É a partir do momento em que os frades começam a ser importunados pelos guerrilheiros que, a meu ver, o filme mostra a sua verdadeira intenção, a de nos pôr a reflectir tanto sobre a tolerância religiosa (numa época em que ela é bem precisa) como sobre a forma como aqueles que decidem dedicar a sua vida à contemplação e reflexão espiritual sobrevivem, pensam e se sentem.

É aqui que este filme se mostra superior. Os frades são apresentados como oito homens de grande integridade, que aceitam o seu destino de serem árvores para que os pássaros possam pousar (metáfora linda!) mesmo à custa de sacrificios maiores do que aqueles que julgariam ter de enfrentar. Ao contrário de uma perspectiva mais hollywoodesca que poderia ter sido dada a esta história, nenhum deles é um bastião da verdade ou da fé inabalável. Todos eles sofrem e têm dúvidas, aceitando o seu papel em sinal mais de fidelidade do que sacrifício.

E muito admirei eu estes homens ao longo do filme (e admiro ainda agora, sabendo que a história é real). É preciso muita coragem, muita integridade mesmo, para não desistir e morrer de pé, se for preciso. Diz-nos Luc, um deles (tão bem interpretado por Michael Lonsdale que nem parece estar a ser...interpretado), "um homem livre não tem medo de morrer". É aqui que acho que ter fé facilita, eu não sei se teria a mesma presença de espirito para continuar, não ceder às armas, mas gosto de pensar que em situação semelhante me comportaria da mesma forma. Dizem as letras de uma das minhas músicas favoritas "I'd rather die on my feet, than live on my knees".

Espero porém nunca ter de tomar essa decisão, é sinal de que vivi sempre em paz e segurança, o desejo da maioria da população mundial e uma das razões que me levam a estar convicto da minha condição de ateu. Se deus é amor ou bondade, se o deus cristão e muçulmano são conceptualmente os mesmos, então porquê tanto ódio e tanto sofrimento em nome da religião?

- **Tarefa**
Escreva a continuação da crítica ao filme sobre os frades, começando logo depois da última frase.

- **Parte do material**
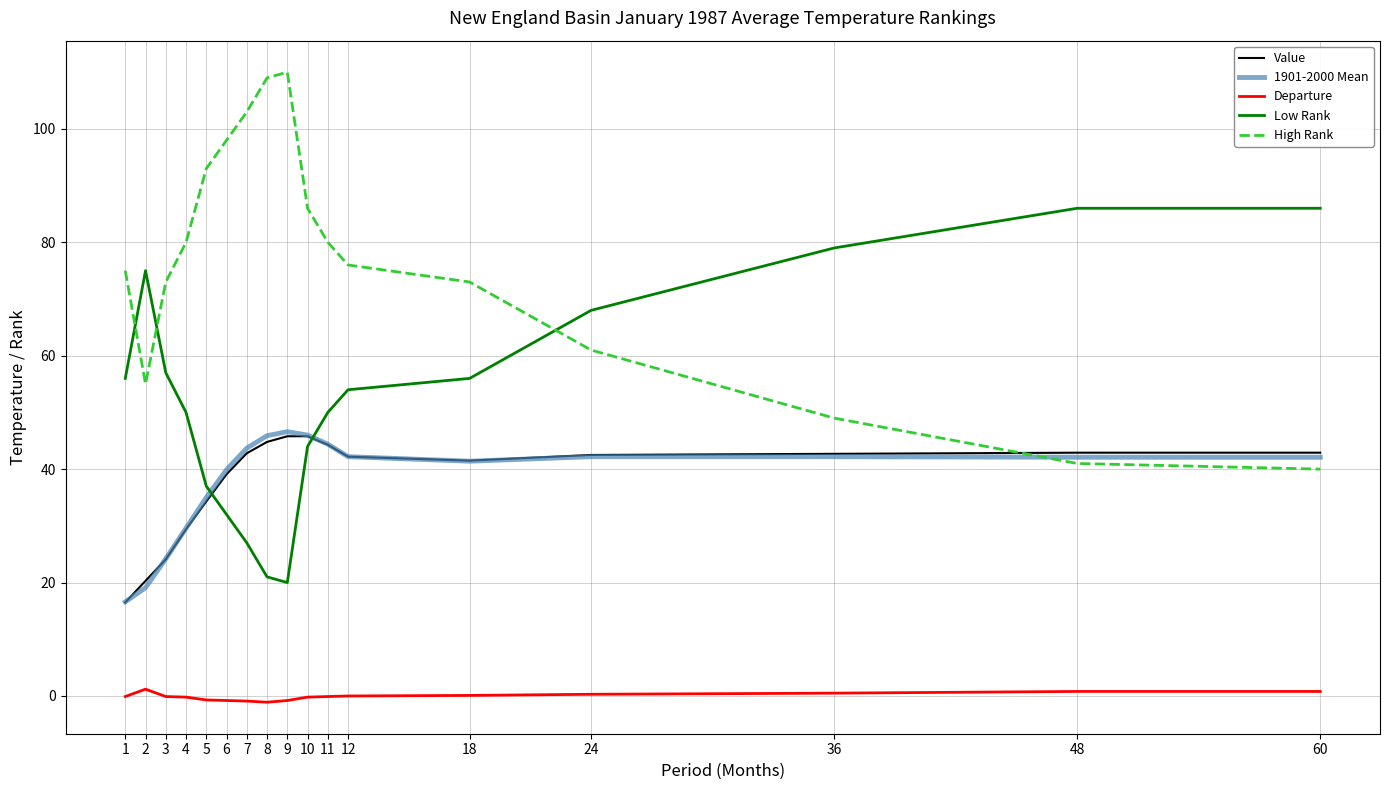

The value of High Rank at 18 is 46.2. True or false?

False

- **Resposta**
Com uma execução técnica exemplar (aquela "última ceia" é das cenas que mais me transmitiu uma grande emoção de uma forma tão contida) que torna um filme longo e meditativo numa experiência que nunca é aborrecida, o realizador Xavier Beauvois fez-me acreditar que faço mal em nunca ter visto nenhum outro dos seus filmes e mostra-nos aqui uma obra que passa rapidamente para a shortlist dos dois ou três melhores filmes que vi este ano.

Excelente!




P.S.: Nota para a organização, aqueles estalidos do sistema de som tornaram-se bastante irritantes. Percebo que não podiam fazer nada durante o filme, mas poderiam ter precavido isso antes da sessão, digo eu. Os espectadores que esgotaram a sala 1 do São Jorge mereciam isso.
P.P.S.: Nota para as duas pessoas que vieram falar comigo no final da sessão. Percebo que a luz do telemóvel vos incomode, mas sinceramente acho que demonstrei todo o cuidado em esconder ao máximo a fonte de luz enquanto escrevia as minhas notas para esta SMR. E já agora fica a pergunta: como é que tirariam notas às escuras? Eu já tentei com papel e caneta mas no final das sessões acabo sempre por não perceber o que escrevi e por isso tenho optado pelo telemóvel.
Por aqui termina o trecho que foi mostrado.